- SOURCE DATA:
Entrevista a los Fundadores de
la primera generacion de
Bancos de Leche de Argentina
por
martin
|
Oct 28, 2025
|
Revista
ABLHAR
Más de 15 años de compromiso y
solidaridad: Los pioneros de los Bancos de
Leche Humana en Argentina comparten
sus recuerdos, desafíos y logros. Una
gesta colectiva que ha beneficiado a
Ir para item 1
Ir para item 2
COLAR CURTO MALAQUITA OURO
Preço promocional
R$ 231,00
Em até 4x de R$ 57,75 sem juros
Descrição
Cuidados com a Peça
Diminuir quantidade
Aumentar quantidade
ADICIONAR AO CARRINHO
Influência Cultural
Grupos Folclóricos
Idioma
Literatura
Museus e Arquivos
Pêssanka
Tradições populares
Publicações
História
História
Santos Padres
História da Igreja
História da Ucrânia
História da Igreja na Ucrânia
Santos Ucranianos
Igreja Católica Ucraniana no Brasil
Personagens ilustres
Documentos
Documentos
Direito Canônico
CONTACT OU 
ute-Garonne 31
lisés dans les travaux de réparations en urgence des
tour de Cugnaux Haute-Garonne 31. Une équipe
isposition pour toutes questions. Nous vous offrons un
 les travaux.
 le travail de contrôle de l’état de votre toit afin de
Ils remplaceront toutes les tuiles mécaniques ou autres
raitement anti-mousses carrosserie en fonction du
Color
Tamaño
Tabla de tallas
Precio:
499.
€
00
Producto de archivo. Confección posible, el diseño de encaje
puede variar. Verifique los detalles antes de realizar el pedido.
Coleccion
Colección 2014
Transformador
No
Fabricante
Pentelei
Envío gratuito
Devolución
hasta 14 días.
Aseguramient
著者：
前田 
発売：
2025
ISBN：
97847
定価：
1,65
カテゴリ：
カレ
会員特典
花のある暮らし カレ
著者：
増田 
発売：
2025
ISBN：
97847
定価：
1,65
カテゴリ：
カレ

- WHAT YOU SHOULD DO: Repeat every line of the records above in order, changing no character.

- EXERCISE ANSWER:
Entrevista a los Fundadores de
la primera generacion de
Bancos de Leche de Argentina
por
martin
|
Oct 28, 2025
|
Revista
ABLHAR
Más de 15 años de compromiso y
solidaridad: Los pioneros de los Bancos de
Leche Humana en Argentina comparten
sus recuerdos, desafíos y logros. Una
gesta colectiva que ha beneficiado a
Ir para item 1
Ir para item 2
COLAR CURTO MALAQUITA OURO
Preço promocional
R$ 231,00
Em até 4x de R$ 57,75 sem juros
Descrição
Cuidados com a Peça
Diminuir quantidade
Aumentar quantidade
ADICIONAR AO CARRINHO
Influência Cultural
Grupos Folclóricos
Idioma
Literatura
Museus e Arquivos
Pêssanka
Tradições populares
Publicações
História
História
Santos Padres
História da Igreja
História da Ucrânia
História da Igreja na Ucrânia
Santos Ucranianos
Igreja Católica Ucraniana no Brasil
Personagens ilustres
Documentos
Documentos
Direito Canônico
CONTACT OU 
ute-Garonne 31
lisés dans les travaux de réparations en urgence des
tour de Cugnaux Haute-Garonne 31. Une équipe
isposition pour toutes questions. Nous vous offrons un
 les travaux.
 le travail de contrôle de l’état de votre toit afin de
Ils remplaceront toutes les tuiles mécaniques ou autres
raitement anti-mousses carrosserie en fonction du
Color
Tamaño
Tabla de tallas
Precio:
499.
€
00
Producto de archivo. Confección posible, el diseño de encaje
puede variar. Verifique los detalles antes de realizar el pedido.
Coleccion
Colección 2014
Transformador
No
Fabricante
Pentelei
Envío gratuito
Devolución
hasta 14 días.
Aseguramient
著者：
前田 
発売：
2025
ISBN：
97847
定価：
1,65
カテゴリ：
カレ
会員特典
花のある暮らし カレ
著者：
増田 
発売：
2025
ISBN：
97847
定価：
1,65
カテゴリ：
カレ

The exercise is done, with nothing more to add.